Michael Hight’s Taieri continues his debate of objects within the landscape. While his primary focus is still beehives, the view has shifted to include other rural fixtures such as farm machinery, buildings & troughs. The subject matter arose from a recent expedition on the Otago Rail Trail, a disused section of the former Otago Central Branch railway line that has been converted into a walkway and cycle path. Hight spent six days cycling through the landscapes of the Ida Valley, the Maniototo and Middlemarch gathering material for his new body of work.
“In addition to the numerous beehives in this area I was also struck by the dominating presence of the Taieri River. This gave me an opportunity to revive a project I planned over ten years ago. This involves travelling along various rivers making a visual record along the way.” (1)

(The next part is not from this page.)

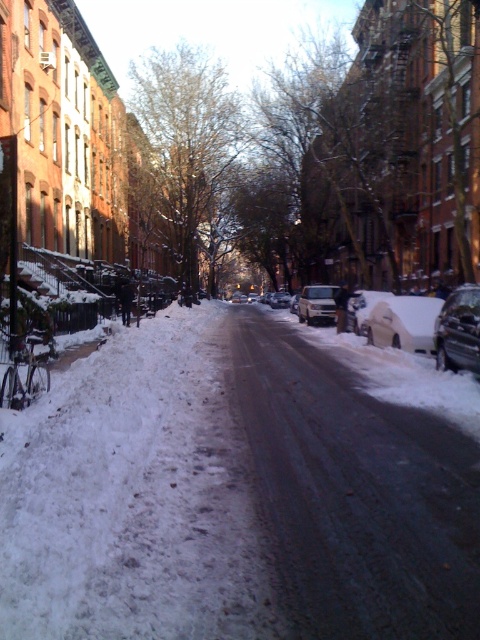
Based on the photo, you are a delivery person needing to cross the street from the shiny black car at right to the bicycle parked on the left side. The street is 10.60 meters wide. Your delivery requires you to carry a package that limits your walking distance to 10 meters. Can you safely make this crossing without exceeding your walking limit?

The distance between the shiny black car at right and the bicycle parked on the left side is 10.60 meters. Since your walking limit is 10 meters, you cannot safely cross the street without exceeding your walking limit.

You are a delivery person trying to park your small motorcycle between the white matte car at right and the silver metallic van at center. According to the scene, can you fit your motorcycle there?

Hight’s ability to authoritatively lead the viewer’s eye in and around a painting and capture the specifics of location is exceptional. His paintings articulate the precise details of location, season and time of day. These are autumnal vistas, the grass bleached to a golden honeyed hue, deciduous trees loosing the last of their leaves are silhouetted against pale washed out skies. The low lying light has enabled Hight to capture sharp dramatic shadows cast by objects on the landscape. Like archaeological relics the beehives in Waipiata and Kyeburn or the rocky outcrops of Paerau throw their elongated shadows across the Otago Plains.
There is an architectural grace to Hight’s compositions. Beehives, farm buildings, discarded machinery and livestock are dominant features, which impart a sculptural force within the landscape. Hight keenly observes the abstract qualities of these objects; rust patterns on a corrugated roof (Patearoa), an orderly stack of water troughs (Puketoi) or the weathered wooden surface of a hive take on a remarkable vitality.
Hight’s three series of small works depicting the landscape, hives and farming material address his wider concerns as an artist and are delivered with assurance and aplomb. However it is his large-scale iconic beehive paintings such as White Sow Valley, Wedderburn and Kyeburn that remain the substance of this show. These are outstanding paintings distinguished by the authority of the work and the accuracy of what Hight sees. There is a sense that Hight is using the distinctive language of place – he sees as an insider.
1. Michael Hight, Artist statement, 2006.